Extracted page text data:
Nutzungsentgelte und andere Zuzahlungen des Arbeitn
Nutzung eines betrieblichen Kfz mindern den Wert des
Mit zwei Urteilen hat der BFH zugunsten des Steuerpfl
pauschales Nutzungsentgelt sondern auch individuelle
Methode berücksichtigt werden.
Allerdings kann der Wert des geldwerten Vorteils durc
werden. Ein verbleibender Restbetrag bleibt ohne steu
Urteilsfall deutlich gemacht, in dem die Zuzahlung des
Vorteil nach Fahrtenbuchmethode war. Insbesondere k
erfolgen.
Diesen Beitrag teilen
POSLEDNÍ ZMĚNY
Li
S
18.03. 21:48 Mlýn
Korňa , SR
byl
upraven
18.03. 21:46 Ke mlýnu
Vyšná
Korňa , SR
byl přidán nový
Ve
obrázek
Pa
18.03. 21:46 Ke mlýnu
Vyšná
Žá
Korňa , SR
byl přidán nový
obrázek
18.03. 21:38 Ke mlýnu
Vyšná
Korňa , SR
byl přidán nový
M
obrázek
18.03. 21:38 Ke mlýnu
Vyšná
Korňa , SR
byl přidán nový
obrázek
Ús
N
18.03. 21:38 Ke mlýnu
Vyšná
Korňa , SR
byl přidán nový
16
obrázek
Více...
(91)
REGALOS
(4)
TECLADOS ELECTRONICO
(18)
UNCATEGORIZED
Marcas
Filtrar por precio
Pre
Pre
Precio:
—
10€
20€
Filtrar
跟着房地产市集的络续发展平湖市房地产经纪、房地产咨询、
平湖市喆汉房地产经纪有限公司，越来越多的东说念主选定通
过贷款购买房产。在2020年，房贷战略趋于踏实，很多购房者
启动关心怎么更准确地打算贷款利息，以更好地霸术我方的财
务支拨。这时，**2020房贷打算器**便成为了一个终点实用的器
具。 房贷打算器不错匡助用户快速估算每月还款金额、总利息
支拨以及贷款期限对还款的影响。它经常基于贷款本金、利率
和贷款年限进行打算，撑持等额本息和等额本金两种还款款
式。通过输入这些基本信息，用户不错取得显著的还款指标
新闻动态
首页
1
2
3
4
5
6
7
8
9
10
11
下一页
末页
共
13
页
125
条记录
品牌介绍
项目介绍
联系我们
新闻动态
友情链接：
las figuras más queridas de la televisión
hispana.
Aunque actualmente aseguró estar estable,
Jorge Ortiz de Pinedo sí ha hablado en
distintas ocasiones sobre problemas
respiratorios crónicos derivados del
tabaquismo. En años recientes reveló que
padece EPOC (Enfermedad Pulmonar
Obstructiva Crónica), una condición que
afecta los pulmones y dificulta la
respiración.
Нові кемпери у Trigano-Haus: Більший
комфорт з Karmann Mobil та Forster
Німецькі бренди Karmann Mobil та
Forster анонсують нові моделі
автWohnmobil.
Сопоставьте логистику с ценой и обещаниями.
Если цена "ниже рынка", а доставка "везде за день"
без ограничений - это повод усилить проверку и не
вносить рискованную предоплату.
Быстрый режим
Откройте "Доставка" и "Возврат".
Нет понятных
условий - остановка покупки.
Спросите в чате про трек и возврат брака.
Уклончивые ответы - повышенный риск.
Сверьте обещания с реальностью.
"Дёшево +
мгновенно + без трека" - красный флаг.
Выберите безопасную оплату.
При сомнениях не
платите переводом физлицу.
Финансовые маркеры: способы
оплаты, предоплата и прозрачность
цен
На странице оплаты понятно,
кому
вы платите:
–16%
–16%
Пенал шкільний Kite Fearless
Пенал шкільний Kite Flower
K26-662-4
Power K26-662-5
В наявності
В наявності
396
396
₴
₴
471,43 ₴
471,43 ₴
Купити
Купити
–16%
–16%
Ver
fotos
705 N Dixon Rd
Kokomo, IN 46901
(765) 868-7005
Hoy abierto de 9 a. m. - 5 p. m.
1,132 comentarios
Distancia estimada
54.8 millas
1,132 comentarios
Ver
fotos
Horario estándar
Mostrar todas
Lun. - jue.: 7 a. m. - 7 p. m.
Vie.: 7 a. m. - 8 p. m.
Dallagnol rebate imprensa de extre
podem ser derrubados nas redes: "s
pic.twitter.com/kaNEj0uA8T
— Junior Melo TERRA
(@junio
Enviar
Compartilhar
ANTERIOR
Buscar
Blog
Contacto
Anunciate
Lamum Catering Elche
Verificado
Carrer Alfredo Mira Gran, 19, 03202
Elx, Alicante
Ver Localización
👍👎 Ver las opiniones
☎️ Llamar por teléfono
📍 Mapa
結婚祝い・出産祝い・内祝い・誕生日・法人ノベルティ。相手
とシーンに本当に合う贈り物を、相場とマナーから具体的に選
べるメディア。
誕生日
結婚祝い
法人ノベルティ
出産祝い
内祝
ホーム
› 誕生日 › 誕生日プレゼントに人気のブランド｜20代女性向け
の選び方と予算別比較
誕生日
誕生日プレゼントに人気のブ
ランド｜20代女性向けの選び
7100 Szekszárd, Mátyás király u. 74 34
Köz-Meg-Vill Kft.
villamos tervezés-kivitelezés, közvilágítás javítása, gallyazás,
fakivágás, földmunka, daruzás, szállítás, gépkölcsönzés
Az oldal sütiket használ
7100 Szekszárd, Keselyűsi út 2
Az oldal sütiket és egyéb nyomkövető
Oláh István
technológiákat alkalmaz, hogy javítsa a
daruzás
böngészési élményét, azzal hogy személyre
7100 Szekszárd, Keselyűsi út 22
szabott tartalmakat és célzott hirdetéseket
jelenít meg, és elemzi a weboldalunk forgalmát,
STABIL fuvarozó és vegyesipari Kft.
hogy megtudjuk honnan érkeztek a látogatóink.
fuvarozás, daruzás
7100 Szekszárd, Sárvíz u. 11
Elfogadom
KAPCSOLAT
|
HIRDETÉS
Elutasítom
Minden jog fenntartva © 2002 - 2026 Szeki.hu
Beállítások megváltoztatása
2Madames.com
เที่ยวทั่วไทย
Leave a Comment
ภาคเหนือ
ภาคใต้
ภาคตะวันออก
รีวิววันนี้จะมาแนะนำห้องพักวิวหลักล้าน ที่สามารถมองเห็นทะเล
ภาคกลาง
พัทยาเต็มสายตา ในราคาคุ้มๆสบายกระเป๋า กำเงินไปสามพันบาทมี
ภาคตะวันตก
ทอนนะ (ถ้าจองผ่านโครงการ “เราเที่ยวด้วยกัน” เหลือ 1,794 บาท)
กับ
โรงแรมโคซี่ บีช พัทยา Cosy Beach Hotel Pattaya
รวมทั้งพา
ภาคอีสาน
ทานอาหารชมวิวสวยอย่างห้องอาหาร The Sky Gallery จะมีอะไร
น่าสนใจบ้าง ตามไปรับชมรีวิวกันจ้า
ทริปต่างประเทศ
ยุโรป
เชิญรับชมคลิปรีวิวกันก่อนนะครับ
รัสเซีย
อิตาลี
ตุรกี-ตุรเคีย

TASK GOAL: The lines to copy run from the first line of the entries to the line containing "distintas ocasiones sobre problemas"; copy them exactly and output nothing else.

SOLUTION FOR THIS EXERCISE:
Nutzungsentgelte und andere Zuzahlungen des Arbeitn
Nutzung eines betrieblichen Kfz mindern den Wert des
Mit zwei Urteilen hat der BFH zugunsten des Steuerpfl
pauschales Nutzungsentgelt sondern auch individuelle
Methode berücksichtigt werden.
Allerdings kann der Wert des geldwerten Vorteils durc
werden. Ein verbleibender Restbetrag bleibt ohne steu
Urteilsfall deutlich gemacht, in dem die Zuzahlung des
Vorteil nach Fahrtenbuchmethode war. Insbesondere k
erfolgen.
Diesen Beitrag teilen
POSLEDNÍ ZMĚNY
Li
S
18.03. 21:48 Mlýn
Korňa , SR
byl
upraven
18.03. 21:46 Ke mlýnu
Vyšná
Korňa , SR
byl přidán nový
Ve
obrázek
Pa
18.03. 21:46 Ke mlýnu
Vyšná
Žá
Korňa , SR
byl přidán nový
obrázek
18.03. 21:38 Ke mlýnu
Vyšná
Korňa , SR
byl přidán nový
M
obrázek
18.03. 21:38 Ke mlýnu
Vyšná
Korňa , SR
byl přidán nový
obrázek
Ús
N
18.03. 21:38 Ke mlýnu
Vyšná
Korňa , SR
byl přidán nový
16
obrázek
Více...
(91)
REGALOS
(4)
TECLADOS ELECTRONICO
(18)
UNCATEGORIZED
Marcas
Filtrar por precio
Pre
Pre
Precio:
—
10€
20€
Filtrar
跟着房地产市集的络续发展平湖市房地产经纪、房地产咨询、
平湖市喆汉房地产经纪有限公司，越来越多的东说念主选定通
过贷款购买房产。在2020年，房贷战略趋于踏实，很多购房者
启动关心怎么更准确地打算贷款利息，以更好地霸术我方的财
务支拨。这时，**2020房贷打算器**便成为了一个终点实用的器
具。 房贷打算器不错匡助用户快速估算每月还款金额、总利息
支拨以及贷款期限对还款的影响。它经常基于贷款本金、利率
和贷款年限进行打算，撑持等额本息和等额本金两种还款款
式。通过输入这些基本信息，用户不错取得显著的还款指标
新闻动态
首页
1
2
3
4
5
6
7
8
9
10
11
下一页
末页
共
13
页
125
条记录
品牌介绍
项目介绍
联系我们
新闻动态
友情链接：
las figuras más queridas de la televisión
hispana.
Aunque actualmente aseguró estar estable,
Jorge Ortiz de Pinedo sí ha hablado en
distintas ocasiones sobre problemas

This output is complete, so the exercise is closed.